> WHAT TO WORK ON
**a)** Answer these from the passage about Somnath Hore:
(i) After joining which school did Hore grow close to Zainul Abedin?
(ii) At the art school, whose wood engravings was Hore drawn to?
(iii) In what year did Hore join Santiniketan to head the graphic and printmaking department?
**b)** Reproduce a section of the passage about Somnath Hore word for word, starting at "The works exhibited" and ending at "department in 1969.".

> EXERCISE TEXT
* * * * *
The brutality, cruelty and barbarism that Hore (1921-2006) witnessed during the Japanese airstrikes in his village in Chittagong and the devastation of the 1943 Bengal famine had a deep and lasting impact on the artist. He was inspired by Chittaprosad, the autodidact, and later, after joining the Calcutta Art School, he grew close to Zainul Abedin. Both were known for their harrowing documentation of the 1943 Bengal famine. Hore was an active member of the Communist Party of India, and even though he severed ties with it in later life, he remained a leftist at heart. His dramatic documentation of the Tebhaga movement had already been noticed, although he was still an untrained artist. At the art school, Hore was drawn to Safiuddin Ahmed and his powerful wood engravings. Socialist Chinese propaganda images drew Hore’s attention. The German Expressionists caught his eye, but it was a compassionate and committed Käthe Kollwitz who grew on Somnath Hore.

The works exhibited were executed between the 1960s and 1970s, around the time that Somnath Hore had joined Santiniketan to head the graphic and printmaking department in 1969.
* * * * *
> RECORDS SHOWN

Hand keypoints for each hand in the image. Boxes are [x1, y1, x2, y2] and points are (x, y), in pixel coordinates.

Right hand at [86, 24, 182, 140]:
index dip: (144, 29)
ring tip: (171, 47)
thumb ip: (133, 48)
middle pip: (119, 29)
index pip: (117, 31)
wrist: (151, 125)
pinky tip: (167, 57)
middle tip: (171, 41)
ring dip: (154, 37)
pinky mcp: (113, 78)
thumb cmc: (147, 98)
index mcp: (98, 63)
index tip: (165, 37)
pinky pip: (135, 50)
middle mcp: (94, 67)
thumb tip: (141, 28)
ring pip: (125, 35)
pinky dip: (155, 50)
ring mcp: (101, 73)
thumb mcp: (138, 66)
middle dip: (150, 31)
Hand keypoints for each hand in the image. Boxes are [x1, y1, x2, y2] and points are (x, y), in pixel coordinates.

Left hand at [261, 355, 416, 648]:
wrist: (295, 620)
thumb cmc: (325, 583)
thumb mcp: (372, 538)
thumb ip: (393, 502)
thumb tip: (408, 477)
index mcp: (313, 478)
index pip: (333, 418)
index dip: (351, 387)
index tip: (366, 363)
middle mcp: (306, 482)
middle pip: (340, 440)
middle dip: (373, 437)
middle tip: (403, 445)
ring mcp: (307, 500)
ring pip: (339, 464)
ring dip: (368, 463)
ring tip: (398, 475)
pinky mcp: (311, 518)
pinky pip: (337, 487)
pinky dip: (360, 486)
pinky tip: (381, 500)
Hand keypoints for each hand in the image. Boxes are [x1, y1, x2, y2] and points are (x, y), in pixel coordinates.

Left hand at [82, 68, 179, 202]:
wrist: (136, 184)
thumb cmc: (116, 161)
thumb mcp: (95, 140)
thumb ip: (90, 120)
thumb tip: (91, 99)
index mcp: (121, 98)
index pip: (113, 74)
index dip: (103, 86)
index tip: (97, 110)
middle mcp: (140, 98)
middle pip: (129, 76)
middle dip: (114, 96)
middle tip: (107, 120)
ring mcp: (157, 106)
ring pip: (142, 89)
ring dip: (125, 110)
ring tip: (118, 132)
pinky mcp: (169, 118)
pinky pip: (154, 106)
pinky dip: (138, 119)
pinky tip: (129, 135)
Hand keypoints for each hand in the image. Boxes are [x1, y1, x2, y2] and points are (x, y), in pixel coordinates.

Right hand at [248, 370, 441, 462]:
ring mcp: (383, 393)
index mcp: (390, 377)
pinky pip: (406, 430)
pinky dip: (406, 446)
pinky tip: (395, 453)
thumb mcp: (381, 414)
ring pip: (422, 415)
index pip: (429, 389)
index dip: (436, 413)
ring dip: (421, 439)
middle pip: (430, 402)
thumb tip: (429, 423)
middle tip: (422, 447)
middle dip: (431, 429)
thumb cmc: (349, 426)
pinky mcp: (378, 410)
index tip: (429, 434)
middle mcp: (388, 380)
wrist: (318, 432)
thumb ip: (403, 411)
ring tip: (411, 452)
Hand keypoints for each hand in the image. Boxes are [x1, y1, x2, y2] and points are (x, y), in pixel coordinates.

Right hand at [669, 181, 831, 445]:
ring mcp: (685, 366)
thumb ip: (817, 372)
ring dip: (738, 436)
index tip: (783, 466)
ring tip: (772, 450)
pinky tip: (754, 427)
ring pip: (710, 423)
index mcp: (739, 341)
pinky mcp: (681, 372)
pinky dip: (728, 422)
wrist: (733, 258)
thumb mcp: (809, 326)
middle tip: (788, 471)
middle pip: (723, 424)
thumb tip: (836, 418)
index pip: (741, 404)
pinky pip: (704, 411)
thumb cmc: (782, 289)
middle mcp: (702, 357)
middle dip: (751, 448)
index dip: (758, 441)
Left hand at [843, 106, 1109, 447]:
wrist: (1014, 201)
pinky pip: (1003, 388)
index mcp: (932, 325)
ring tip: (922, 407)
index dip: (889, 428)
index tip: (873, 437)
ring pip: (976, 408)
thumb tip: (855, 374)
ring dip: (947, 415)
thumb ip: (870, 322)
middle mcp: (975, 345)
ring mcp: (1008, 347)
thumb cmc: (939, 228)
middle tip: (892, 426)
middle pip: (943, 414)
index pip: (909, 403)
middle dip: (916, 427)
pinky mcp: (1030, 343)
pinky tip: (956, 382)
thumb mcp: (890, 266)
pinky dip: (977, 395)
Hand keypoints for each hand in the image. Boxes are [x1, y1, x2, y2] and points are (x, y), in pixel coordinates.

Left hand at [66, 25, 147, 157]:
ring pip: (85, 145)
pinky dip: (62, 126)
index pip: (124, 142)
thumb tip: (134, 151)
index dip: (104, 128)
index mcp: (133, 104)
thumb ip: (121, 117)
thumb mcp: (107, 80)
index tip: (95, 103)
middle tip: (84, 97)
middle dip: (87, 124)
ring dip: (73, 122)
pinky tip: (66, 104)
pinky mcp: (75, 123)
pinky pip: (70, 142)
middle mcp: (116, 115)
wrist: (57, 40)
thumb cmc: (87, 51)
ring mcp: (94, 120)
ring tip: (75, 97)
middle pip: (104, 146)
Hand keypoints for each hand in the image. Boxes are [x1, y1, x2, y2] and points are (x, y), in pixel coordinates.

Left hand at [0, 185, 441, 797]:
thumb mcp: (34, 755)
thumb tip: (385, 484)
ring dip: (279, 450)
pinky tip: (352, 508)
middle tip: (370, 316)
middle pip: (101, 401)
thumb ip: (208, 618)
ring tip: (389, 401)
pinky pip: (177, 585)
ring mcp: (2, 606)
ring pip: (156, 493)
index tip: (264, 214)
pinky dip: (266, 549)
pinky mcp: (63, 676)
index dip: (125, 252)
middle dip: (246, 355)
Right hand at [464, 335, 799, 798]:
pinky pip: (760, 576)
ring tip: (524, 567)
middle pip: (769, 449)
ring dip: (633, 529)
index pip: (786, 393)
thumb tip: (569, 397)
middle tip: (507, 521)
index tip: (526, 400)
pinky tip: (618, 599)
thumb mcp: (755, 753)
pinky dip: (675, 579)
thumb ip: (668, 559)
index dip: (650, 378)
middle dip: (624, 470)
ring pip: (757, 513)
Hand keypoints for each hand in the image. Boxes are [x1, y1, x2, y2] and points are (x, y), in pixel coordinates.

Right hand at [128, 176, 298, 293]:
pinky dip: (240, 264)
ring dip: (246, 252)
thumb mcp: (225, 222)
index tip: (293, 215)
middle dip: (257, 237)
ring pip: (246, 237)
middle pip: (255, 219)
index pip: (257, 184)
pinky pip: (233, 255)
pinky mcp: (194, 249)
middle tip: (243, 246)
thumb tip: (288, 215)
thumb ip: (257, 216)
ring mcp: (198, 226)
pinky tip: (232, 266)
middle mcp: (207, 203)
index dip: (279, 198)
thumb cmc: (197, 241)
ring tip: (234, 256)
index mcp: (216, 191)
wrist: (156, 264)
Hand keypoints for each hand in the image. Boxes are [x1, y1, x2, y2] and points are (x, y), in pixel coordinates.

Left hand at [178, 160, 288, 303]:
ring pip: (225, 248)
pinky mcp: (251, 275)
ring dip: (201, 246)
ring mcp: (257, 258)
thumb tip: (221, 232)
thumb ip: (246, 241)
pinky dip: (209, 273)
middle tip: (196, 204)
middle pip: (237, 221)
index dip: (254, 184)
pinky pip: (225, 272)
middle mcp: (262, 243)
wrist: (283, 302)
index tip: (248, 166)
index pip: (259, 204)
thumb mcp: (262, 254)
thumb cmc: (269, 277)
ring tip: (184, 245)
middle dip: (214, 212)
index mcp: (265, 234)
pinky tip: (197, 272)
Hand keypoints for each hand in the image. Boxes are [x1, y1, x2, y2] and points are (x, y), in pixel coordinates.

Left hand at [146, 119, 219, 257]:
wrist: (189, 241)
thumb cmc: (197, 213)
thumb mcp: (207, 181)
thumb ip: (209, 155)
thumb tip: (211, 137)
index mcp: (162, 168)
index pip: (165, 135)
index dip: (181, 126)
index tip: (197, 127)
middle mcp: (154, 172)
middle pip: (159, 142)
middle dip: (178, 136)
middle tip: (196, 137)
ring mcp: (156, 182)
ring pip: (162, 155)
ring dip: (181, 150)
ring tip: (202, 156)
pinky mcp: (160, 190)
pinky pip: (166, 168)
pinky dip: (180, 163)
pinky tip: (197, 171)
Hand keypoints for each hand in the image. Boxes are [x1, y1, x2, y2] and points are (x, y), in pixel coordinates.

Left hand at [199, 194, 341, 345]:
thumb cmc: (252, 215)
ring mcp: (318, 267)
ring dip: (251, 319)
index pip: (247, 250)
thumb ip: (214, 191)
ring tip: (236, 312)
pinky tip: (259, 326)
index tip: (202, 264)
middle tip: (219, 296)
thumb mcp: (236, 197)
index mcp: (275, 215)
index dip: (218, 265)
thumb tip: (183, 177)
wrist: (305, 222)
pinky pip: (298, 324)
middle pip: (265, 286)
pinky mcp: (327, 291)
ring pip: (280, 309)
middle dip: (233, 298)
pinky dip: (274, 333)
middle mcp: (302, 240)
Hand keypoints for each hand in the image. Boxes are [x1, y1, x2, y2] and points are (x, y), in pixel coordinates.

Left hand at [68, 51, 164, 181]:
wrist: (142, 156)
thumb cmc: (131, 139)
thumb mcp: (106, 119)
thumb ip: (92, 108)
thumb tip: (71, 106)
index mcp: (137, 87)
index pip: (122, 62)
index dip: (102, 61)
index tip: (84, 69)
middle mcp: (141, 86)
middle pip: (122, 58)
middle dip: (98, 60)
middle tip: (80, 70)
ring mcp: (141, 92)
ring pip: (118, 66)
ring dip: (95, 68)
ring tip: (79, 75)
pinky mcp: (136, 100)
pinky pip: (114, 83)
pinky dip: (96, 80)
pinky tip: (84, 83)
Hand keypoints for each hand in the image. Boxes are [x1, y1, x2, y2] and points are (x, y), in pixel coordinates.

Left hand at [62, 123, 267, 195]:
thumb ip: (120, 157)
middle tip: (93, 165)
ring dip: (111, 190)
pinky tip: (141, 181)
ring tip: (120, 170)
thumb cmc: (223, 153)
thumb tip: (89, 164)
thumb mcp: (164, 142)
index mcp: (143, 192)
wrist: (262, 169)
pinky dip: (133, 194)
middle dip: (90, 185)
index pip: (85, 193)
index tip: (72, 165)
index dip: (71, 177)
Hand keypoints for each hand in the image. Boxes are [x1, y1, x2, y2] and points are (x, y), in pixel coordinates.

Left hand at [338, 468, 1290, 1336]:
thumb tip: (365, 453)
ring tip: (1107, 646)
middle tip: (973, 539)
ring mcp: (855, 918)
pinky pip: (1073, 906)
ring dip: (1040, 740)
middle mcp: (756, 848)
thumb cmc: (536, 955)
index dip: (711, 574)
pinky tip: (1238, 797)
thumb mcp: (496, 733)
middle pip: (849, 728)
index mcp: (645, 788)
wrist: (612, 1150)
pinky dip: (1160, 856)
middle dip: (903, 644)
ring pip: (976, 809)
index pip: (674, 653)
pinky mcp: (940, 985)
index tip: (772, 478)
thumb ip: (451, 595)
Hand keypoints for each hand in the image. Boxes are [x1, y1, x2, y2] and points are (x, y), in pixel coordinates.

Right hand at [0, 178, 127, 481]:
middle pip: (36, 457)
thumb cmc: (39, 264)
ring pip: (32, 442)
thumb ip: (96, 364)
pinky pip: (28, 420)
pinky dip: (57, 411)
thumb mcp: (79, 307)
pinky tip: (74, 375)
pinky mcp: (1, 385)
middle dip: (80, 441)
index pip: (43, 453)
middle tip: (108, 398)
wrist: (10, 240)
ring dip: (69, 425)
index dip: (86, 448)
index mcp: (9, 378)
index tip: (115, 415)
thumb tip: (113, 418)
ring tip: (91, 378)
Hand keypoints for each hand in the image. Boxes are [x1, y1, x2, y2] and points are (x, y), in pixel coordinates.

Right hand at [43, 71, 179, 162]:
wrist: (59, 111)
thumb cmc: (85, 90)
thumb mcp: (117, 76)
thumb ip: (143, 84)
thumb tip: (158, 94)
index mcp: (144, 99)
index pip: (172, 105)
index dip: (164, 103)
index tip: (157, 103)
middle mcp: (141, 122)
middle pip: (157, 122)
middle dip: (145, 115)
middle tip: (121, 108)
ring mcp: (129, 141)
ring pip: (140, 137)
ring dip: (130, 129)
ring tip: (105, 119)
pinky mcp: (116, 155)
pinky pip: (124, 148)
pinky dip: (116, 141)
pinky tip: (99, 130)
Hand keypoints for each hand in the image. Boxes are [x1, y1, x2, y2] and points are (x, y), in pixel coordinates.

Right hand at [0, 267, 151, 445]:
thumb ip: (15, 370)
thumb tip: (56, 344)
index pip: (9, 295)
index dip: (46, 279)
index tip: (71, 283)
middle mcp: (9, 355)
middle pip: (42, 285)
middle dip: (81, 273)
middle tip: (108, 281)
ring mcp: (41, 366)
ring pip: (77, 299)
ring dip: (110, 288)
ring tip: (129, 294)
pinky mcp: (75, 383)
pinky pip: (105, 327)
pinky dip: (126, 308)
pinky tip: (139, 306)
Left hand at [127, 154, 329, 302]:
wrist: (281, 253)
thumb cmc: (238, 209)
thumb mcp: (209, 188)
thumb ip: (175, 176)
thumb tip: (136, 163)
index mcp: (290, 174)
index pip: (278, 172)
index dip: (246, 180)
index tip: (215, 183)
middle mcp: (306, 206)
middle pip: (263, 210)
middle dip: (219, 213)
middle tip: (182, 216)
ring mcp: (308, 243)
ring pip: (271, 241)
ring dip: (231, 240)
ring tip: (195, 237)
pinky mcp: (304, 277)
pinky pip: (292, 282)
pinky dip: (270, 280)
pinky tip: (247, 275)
* * * * *
> ACTIVITY ANSWERS
**a)**
(i) The Calcutta Art School
(ii) Safiuddin Ahmed's
(iii) 1969

**b)**
The works exhibited were executed between the 1960s and 1970s, around the time that Somnath Hore had joined Santiniketan to head the graphic and printmaking department in 1969.